Vernetzte Verletztenversorgung inklusive Telemedizin

Im Schockraum erfolgt die Erstversorgung (Foto: Universitätsklinikum Ulm).

Um Verletzte besser versorgen zu können, haben sich unter der Federführung des Universitätsklinikums Ulm und des Bundeswehrkrankenhauses (BWK) Ulm zwölf Krankenhäuser zum Traumanetzwerk Ulm  zusammengeschlossen.

Durch den Zusammenschluss sollen Verletzte in der Region schneller und effizienter zu versorgt werden – egal wann und wo der Unfall passiert. Das Traumanetzwerk stellt bestimmte Standards in der Patientenversorgung und in den Abläufen sicher. Außerdem ist im Netzwerk geregelt, wo welche Patienten behandelt werden. Dadurch werden die Verletzten ohne Umwege in die passende Klinik gebracht und erhalten schneller Hilfe. Um die Patientenversorgung noch weiter zu optimieren, kommt außerdem seit Kurzem das Programm TKmed zum Einsatz.

Das teleradiologische System TKmed der Deutschen Gesellschaft für Unfallchirurgie e.V. (DGU) ermöglicht den digitalen Austausch von Bildmaterial via Internet. Wenn ein Patient verlegt werden muss, kann die Klinik mit Hilfe der Lösung bereits erstellte CT-Aufnahmen ohne Zeitverzögerung übermitteln. Dadurch liegen der behandelnden Klinik die Aufnahmen bereits vor dem Eintreffen des neuen Patienten vor. Beim traditionellen Weg werden Aufnahmen erst mit dem Patienten geliefert.

→ **Aufgaben und Übungen**
- A) Beantworte mit dem Text zum Traumanetzwerk Ulm diese Fragen:
(i) Wie viele Krankenhäuser haben sich zum Traumanetzwerk Ulm zusammengeschlossen?
(ii) Von welcher Fachgesellschaft stammt das System TKmed?
(iii) Wann werden die Aufnahmen auf dem traditionellen Weg geliefert?
- B) Nenne alle Einrichtungen und Verbände, die der Text zum Traumanetzwerk Ulm namentlich aufführt. Das Netzwerk selbst zählt nicht dazu.

→ **Ausgangsdaten**
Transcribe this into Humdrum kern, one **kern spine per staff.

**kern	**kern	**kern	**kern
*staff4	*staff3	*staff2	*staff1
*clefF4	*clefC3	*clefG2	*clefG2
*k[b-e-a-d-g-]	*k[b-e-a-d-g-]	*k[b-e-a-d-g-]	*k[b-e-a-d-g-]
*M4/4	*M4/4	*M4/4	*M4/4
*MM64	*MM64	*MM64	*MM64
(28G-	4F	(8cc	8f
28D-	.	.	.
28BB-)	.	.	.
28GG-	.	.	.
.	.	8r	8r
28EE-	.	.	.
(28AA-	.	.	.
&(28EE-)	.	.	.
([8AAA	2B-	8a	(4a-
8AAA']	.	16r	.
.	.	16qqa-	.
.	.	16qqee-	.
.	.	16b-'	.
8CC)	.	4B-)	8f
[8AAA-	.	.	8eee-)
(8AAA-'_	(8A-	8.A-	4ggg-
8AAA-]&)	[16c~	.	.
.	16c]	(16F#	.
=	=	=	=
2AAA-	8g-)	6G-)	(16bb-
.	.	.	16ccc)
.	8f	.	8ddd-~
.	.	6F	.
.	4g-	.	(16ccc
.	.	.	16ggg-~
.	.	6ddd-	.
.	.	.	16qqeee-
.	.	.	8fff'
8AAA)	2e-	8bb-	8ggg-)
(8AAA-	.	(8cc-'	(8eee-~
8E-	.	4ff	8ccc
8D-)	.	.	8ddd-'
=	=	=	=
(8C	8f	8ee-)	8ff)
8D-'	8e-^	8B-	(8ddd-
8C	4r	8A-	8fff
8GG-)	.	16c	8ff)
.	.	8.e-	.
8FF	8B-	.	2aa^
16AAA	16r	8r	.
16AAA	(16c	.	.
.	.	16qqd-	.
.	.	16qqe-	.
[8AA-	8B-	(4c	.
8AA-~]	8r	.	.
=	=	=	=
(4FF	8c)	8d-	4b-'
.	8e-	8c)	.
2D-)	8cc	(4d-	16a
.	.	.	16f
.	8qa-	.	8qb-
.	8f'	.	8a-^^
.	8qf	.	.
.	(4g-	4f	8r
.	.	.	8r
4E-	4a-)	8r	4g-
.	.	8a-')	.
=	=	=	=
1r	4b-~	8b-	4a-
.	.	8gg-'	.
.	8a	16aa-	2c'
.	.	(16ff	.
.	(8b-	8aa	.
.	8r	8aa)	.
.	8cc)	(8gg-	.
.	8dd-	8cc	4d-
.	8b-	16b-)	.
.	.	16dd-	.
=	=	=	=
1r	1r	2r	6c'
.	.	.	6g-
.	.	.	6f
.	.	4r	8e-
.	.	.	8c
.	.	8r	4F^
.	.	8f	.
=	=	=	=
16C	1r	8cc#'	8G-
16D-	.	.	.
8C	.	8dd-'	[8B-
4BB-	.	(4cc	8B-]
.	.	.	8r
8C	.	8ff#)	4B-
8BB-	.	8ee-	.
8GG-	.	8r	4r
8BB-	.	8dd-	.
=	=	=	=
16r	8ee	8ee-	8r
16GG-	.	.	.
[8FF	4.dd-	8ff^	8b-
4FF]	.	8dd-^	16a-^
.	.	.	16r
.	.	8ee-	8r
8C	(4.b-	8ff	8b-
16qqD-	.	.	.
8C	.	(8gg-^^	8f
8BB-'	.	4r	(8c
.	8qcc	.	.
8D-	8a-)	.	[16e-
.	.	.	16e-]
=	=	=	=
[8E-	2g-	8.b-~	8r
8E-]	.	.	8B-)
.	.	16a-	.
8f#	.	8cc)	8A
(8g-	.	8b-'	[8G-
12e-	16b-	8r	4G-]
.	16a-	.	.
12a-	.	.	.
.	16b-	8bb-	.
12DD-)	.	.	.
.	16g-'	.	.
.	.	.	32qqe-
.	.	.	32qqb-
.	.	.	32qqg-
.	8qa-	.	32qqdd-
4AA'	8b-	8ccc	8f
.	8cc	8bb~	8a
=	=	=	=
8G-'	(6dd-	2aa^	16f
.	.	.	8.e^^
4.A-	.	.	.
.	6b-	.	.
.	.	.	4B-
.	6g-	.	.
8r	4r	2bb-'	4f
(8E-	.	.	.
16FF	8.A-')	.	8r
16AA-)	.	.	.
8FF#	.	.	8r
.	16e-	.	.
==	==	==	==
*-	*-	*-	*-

→ **Gelöste Aufgaben**
- A)
(i) Zwölf Krankenhäuser.
(ii) Von der Deutschen Gesellschaft für Unfallchirurgie e.V. (DGU).
(iii) Erst mit dem Patienten.

- B)
Universitätsklinikum Ulm
Bundeswehrkrankenhaus (BWK) Ulm
Deutsche Gesellschaft für Unfallchirurgie e.V. (DGU)